═══ Records ═══
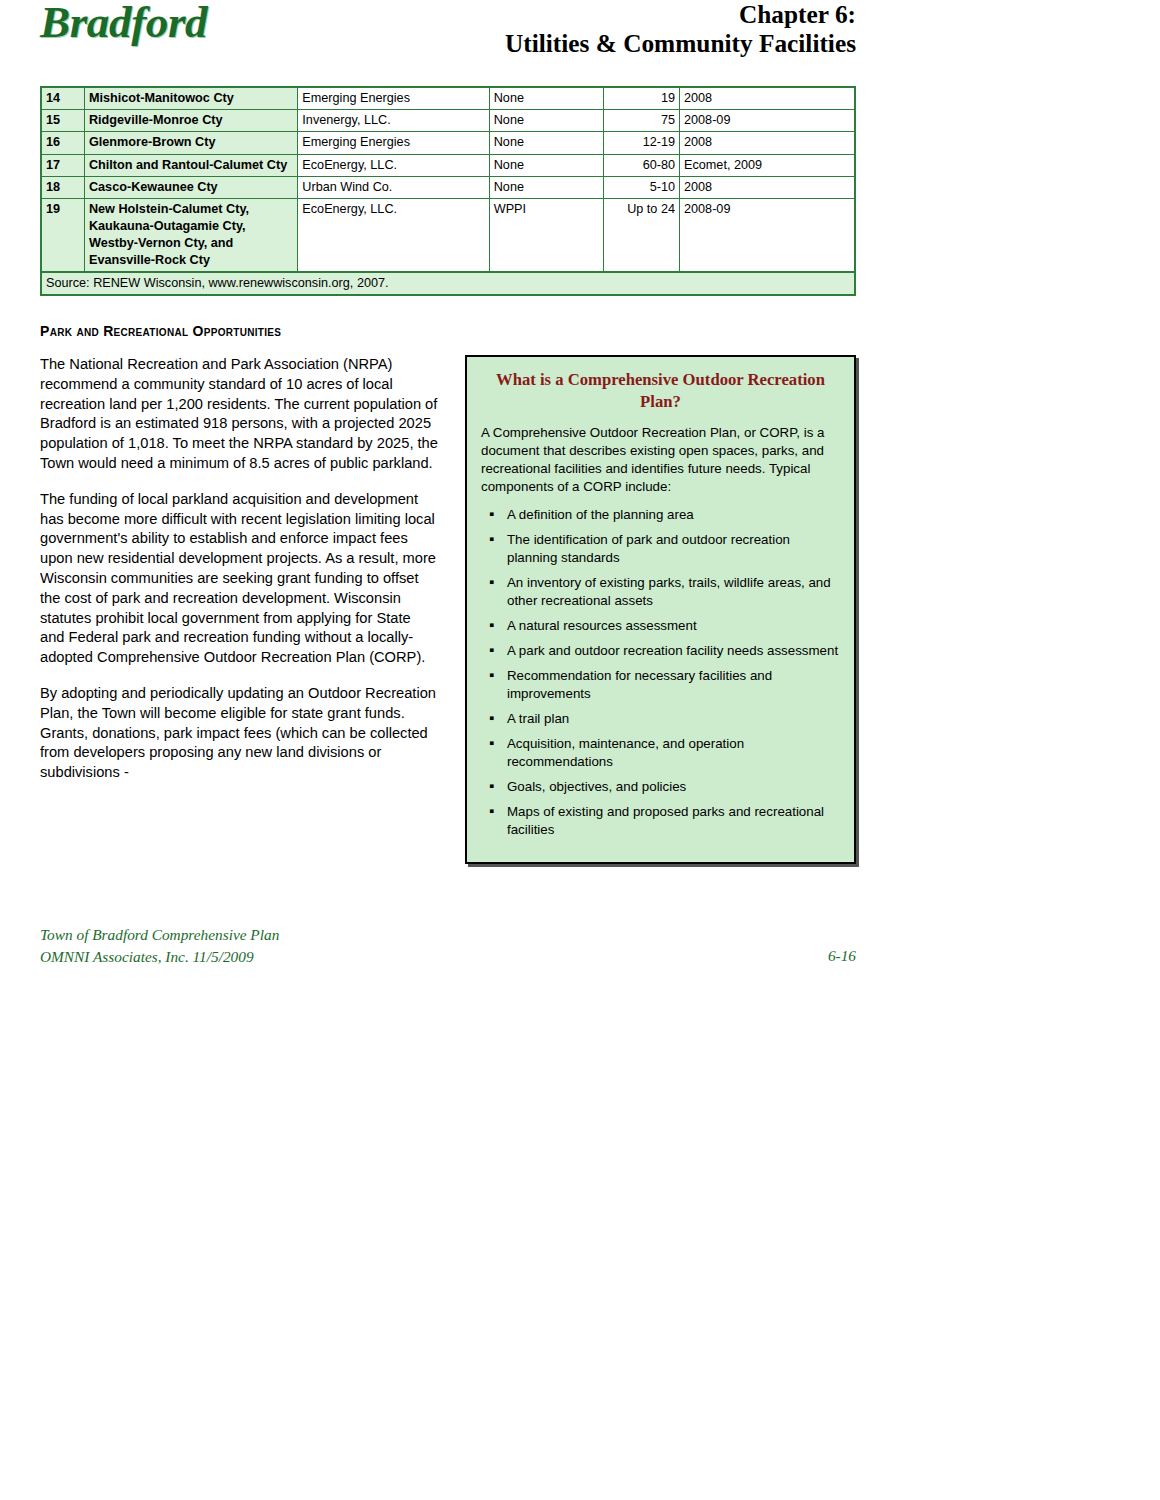Bradford2030
Chapter 6: Utilities & Community Facilities
| 14 | Mishicot-Manitowoc Cty | Emerging Energies | None | 19 | 2008 |
| 15 | Ridgeville-Monroe Cty | Invenergy, LLC. | None | 75 | 2008-09 |
| 16 | Glenmore-Brown Cty | Emerging Energies | None | 12-19 | 2008 |
| 17 | Chilton and Rantoul-Calumet Cty | EcoEnergy, LLC. | None | 60-80 | Ecomet, 2009 |
| 18 | Casco-Kewaunee Cty | Urban Wind Co. | None | 5-10 | 2008 |
| 19 | New Holstein-Calumet Cty, Kaukauna-Outagamie Cty, Westby-Vernon Cty, and Evansville-Rock Cty | EcoEnergy, LLC. | WPPI | Up to 24 | 2008-09 |
| Source: RENEW Wisconsin, www.renewwisconsin.org, 2007. |
Park and Recreational Opportunities
The National Recreation and Park Association (NRPA) recommend a community standard of 10 acres of local recreation land per 1,200 residents. The current population of Bradford is an estimated 918 persons, with a projected 2025 population of 1,018. To meet the NRPA standard by 2025, the Town would need a minimum of 8.5 acres of public parkland.
The funding of local parkland acquisition and development has become more difficult with recent legislation limiting local government's ability to establish and enforce impact fees upon new residential development projects. As a result, more Wisconsin communities are seeking grant funding to offset the cost of park and recreation development. Wisconsin statutes prohibit local government from applying for State and Federal park and recreation funding without a locally-adopted Comprehensive Outdoor Recreation Plan (CORP).
By adopting and periodically updating an Outdoor Recreation Plan, the Town will become eligible for state grant funds. Grants, donations, park impact fees (which can be collected from developers proposing any new land divisions or subdivisions -
What is a Comprehensive Outdoor Recreation Plan?
A Comprehensive Outdoor Recreation Plan, or CORP, is a document that describes existing open spaces, parks, and recreational facilities and identifies future needs. Typical components of a CORP include:
A definition of the planning area
The identification of park and outdoor recreation planning standards
An inventory of existing parks, trails, wildlife areas, and other recreational assets
A natural resources assessment
A park and outdoor recreation facility needs assessment
Recommendation for necessary facilities and improvements
A trail plan
Acquisition, maintenance, and operation recommendations
Goals, objectives, and policies
Maps of existing and proposed parks and recreational facilities
Town of Bradford Comprehensive Plan
OMNNI Associates, Inc. 11/5/2009
6-16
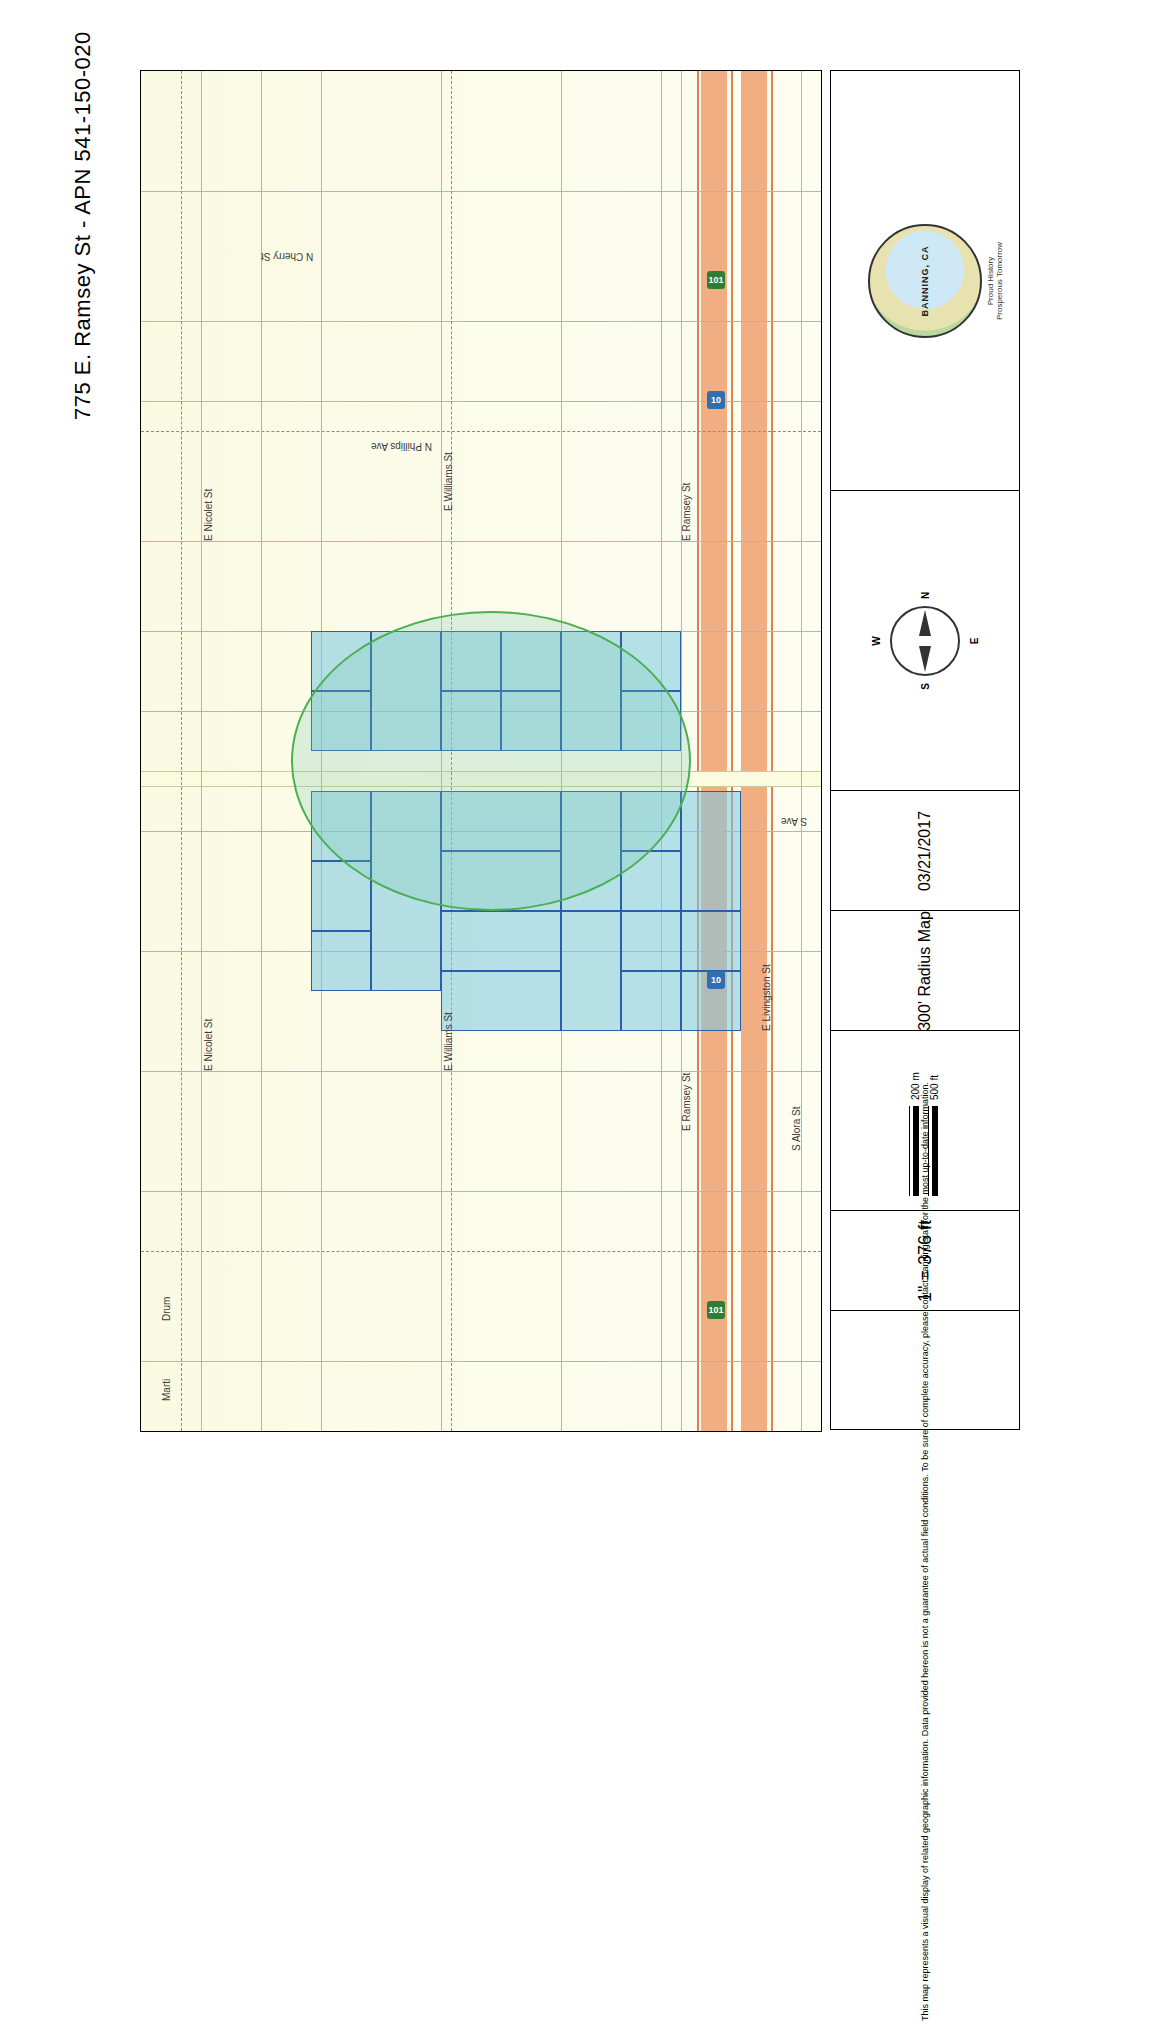775 E. Ramsey St - APN 541-150-020
101
10
10
101
N Cherry St
N Phillips Ave
E Nicolet St
E Williams St
E Williams St
E Nicolet St
E Ramsey St
E Ramsey St
E Livingston St
S Alora St
S Ave
Martin St
Drum
Marti
BANNING, CA
Proud History
Prosperous Tomorrow
N S E W
03/21/2017
300' Radius Map
200 m
500 ft
1" = 376 ft
This map represents a visual display of related geographic information. Data provided hereon is not a guarantee of actual field conditions. To be sure of complete accuracy, please contact Banning staff for the most up-to-date information.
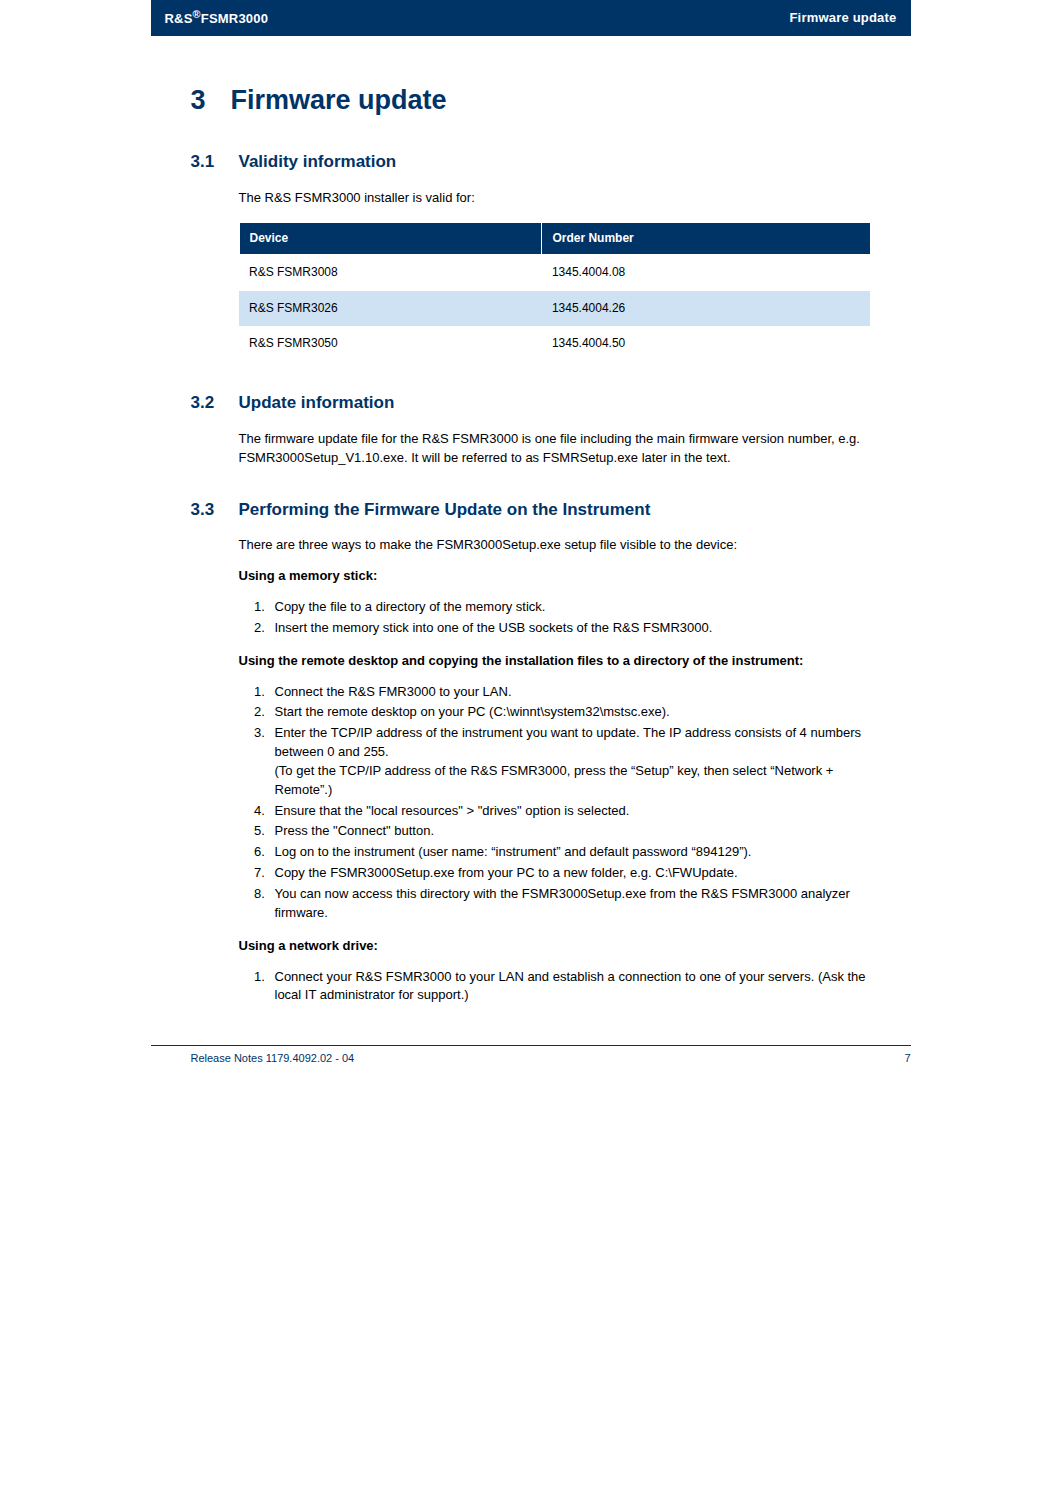R&S®FSMR3000
Firmware update
3 Firmware update
3.1 Validity information
The R&S FSMR3000 installer is valid for:
| Device | Order Number |
| --- | --- |
| R&S FSMR3008 | 1345.4004.08 |
| R&S FSMR3026 | 1345.4004.26 |
| R&S FSMR3050 | 1345.4004.50 |
3.2 Update information
The firmware update file for the R&S FSMR3000 is one file including the main firmware version number, e.g. FSMR3000Setup_V1.10.exe. It will be referred to as FSMRSetup.exe later in the text.
3.3 Performing the Firmware Update on the Instrument
There are three ways to make the FSMR3000Setup.exe setup file visible to the device:
Using a memory stick:
Copy the file to a directory of the memory stick.
Insert the memory stick into one of the USB sockets of the R&S FSMR3000.
Using the remote desktop and copying the installation files to a directory of the instrument:
Connect the R&S FMR3000 to your LAN.
Start the remote desktop on your PC (C:\winnt\system32\mstsc.exe).
Enter the TCP/IP address of the instrument you want to update. The IP address consists of 4 numbers between 0 and 255.
(To get the TCP/IP address of the R&S FSMR3000, press the “Setup” key, then select “Network + Remote”.)
Ensure that the "local resources" > "drives" option is selected.
Press the "Connect" button.
Log on to the instrument (user name: “instrument” and default password “894129”).
Copy the FSMR3000Setup.exe from your PC to a new folder, e.g. C:\FWUpdate.
You can now access this directory with the FSMR3000Setup.exe from the R&S FSMR3000 analyzer firmware.
Using a network drive:
Connect your R&S FSMR3000 to your LAN and establish a connection to one of your servers. (Ask the local IT administrator for support.)
Release Notes 1179.4092.02 - 04
7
═══
- [Goal of the exercise] Extract, without any images, the part of the material above that opens with the line containing "E Livingston St" and closes with the line containing "3.2 Update information", both lines included.

- [Answer space]
E Livingston St
S Alora St
S Ave
Martin St
Drum
Marti
BANNING, CA
Proud History
Prosperous Tomorrow
N S E W
03/21/2017
300' Radius Map
200 m
500 ft
1" = 376 ft
This map represents a visual display of related geographic information. Data provided hereon is not a guarantee of actual field conditions. To be sure of complete accuracy, please contact Banning staff for the most up-to-date information.
R&S®FSMR3000
Firmware update
3 Firmware update
3.1 Validity information
The R&S FSMR3000 installer is valid for:
| Device | Order Number |
| --- | --- |
| R&S FSMR3008 | 1345.4004.08 |
| R&S FSMR3026 | 1345.4004.26 |
| R&S FSMR3050 | 1345.4004.50 |
3.2 Update information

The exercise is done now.